• **DATA IN THIS EXERCISE**:

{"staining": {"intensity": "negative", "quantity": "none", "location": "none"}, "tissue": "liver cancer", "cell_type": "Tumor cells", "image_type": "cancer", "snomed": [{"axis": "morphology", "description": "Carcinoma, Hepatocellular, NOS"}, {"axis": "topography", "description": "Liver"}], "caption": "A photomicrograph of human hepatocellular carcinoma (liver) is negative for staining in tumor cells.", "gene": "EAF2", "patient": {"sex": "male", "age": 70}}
--
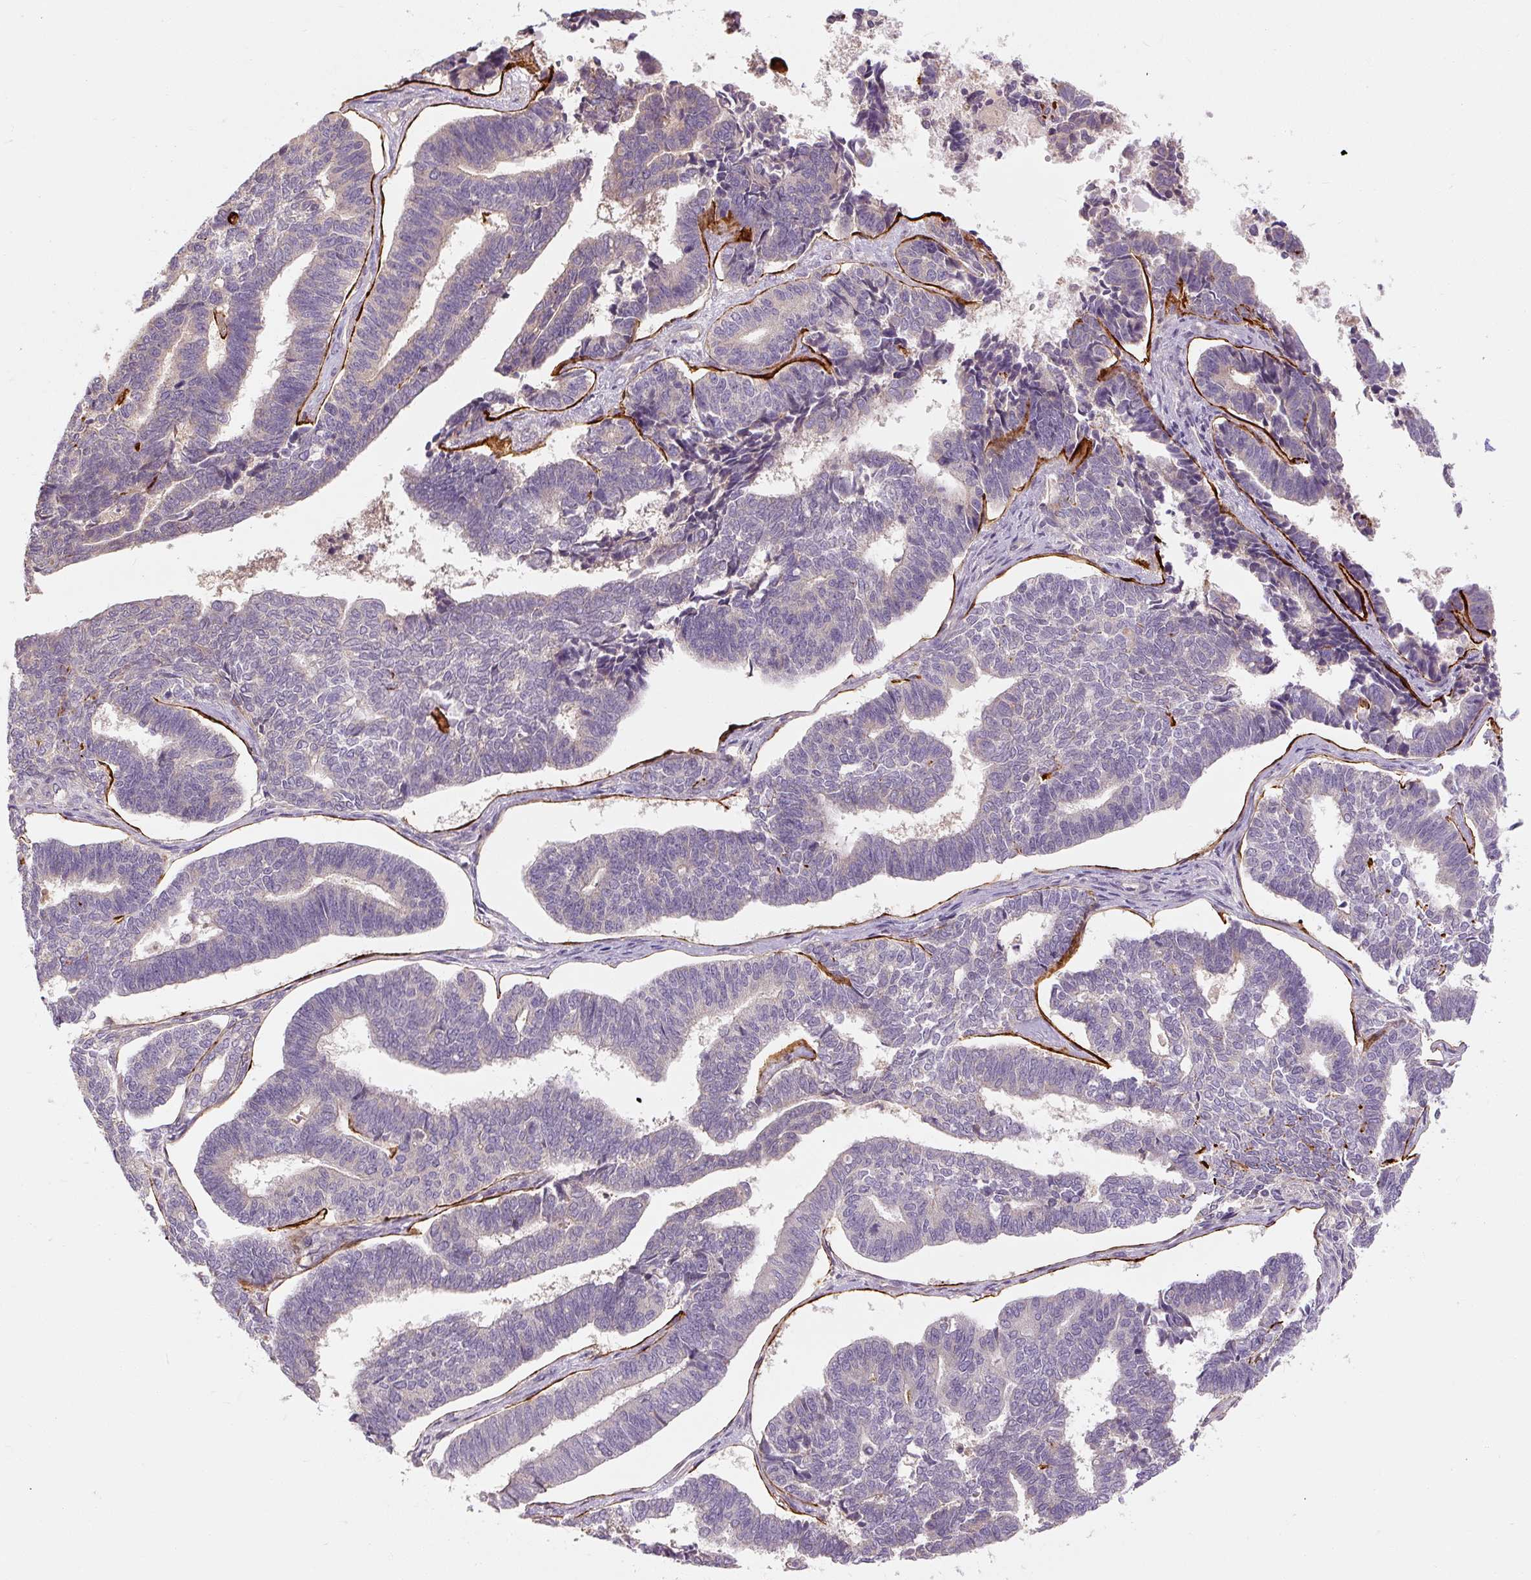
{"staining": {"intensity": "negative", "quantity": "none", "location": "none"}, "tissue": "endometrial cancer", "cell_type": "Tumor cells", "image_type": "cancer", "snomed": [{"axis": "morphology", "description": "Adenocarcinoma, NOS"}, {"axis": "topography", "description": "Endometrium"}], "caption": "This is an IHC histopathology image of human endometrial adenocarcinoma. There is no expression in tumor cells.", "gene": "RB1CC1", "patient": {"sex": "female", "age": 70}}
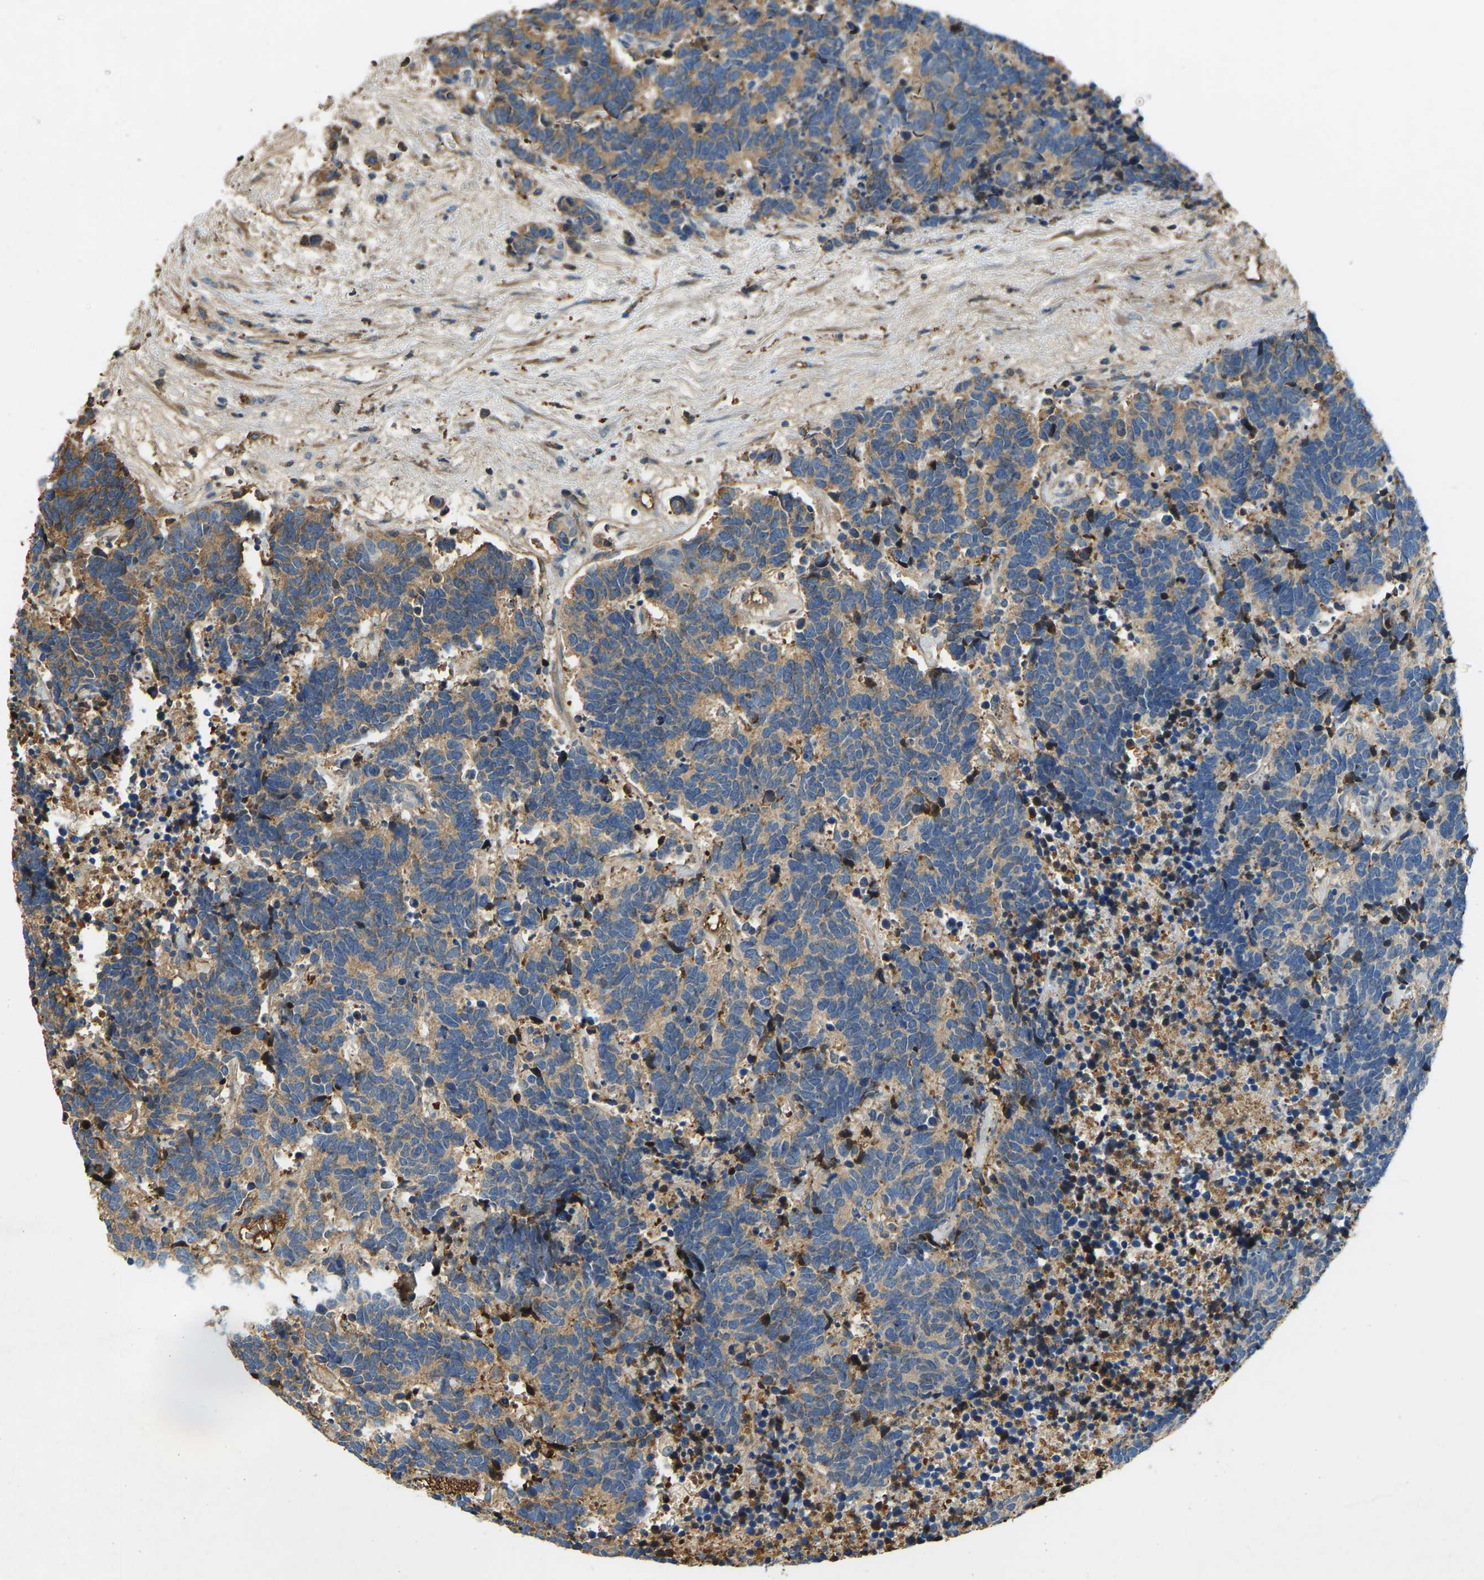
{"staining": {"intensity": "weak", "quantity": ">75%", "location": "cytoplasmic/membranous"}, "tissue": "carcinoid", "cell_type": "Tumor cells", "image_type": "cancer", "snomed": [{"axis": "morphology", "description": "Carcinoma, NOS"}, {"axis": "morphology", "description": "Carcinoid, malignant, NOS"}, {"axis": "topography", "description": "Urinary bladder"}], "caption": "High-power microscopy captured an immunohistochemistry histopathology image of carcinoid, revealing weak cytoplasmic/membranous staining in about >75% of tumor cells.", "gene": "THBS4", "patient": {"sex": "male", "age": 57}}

• **EXERCISE DESCRIPTION**: Pull every line containing "none" from the material above.

• **ANSWER AREA**:
{"staining": {"intensity": "negative", "quantity": "none", "location": "none"}, "tissue": "liver cancer", "cell_type": "Tumor cells", "image_type": "cancer", "snomed": [{"axis": "morphology", "description": "Carcinoma, Hepatocellular, NOS"}, {"axis": "topography", "description": "Liver"}], "caption": "A photomicrograph of human hepatocellular carcinoma (liver) is negative for staining in tumor cells.", "gene": "EAF2", "patient": {"sex": "male", "age": 70}}
{"staining": {"intensity": "negative", "quantity": "none", "location": "none"}, "tissue": "endometrial cancer", "cell_type": "Tumor cells", "image_type": "cancer", "snomed": [{"axis": "morphology", "description": "Adenocarcinoma, NOS"}, {"axis": "topography", "description": "Endometrium"}], "caption": "This is an IHC histopathology image of human endometrial adenocarcinoma. There is no expression in tumor cells.", "gene": "RB1CC1", "patient": {"sex": "female", "age": 70}}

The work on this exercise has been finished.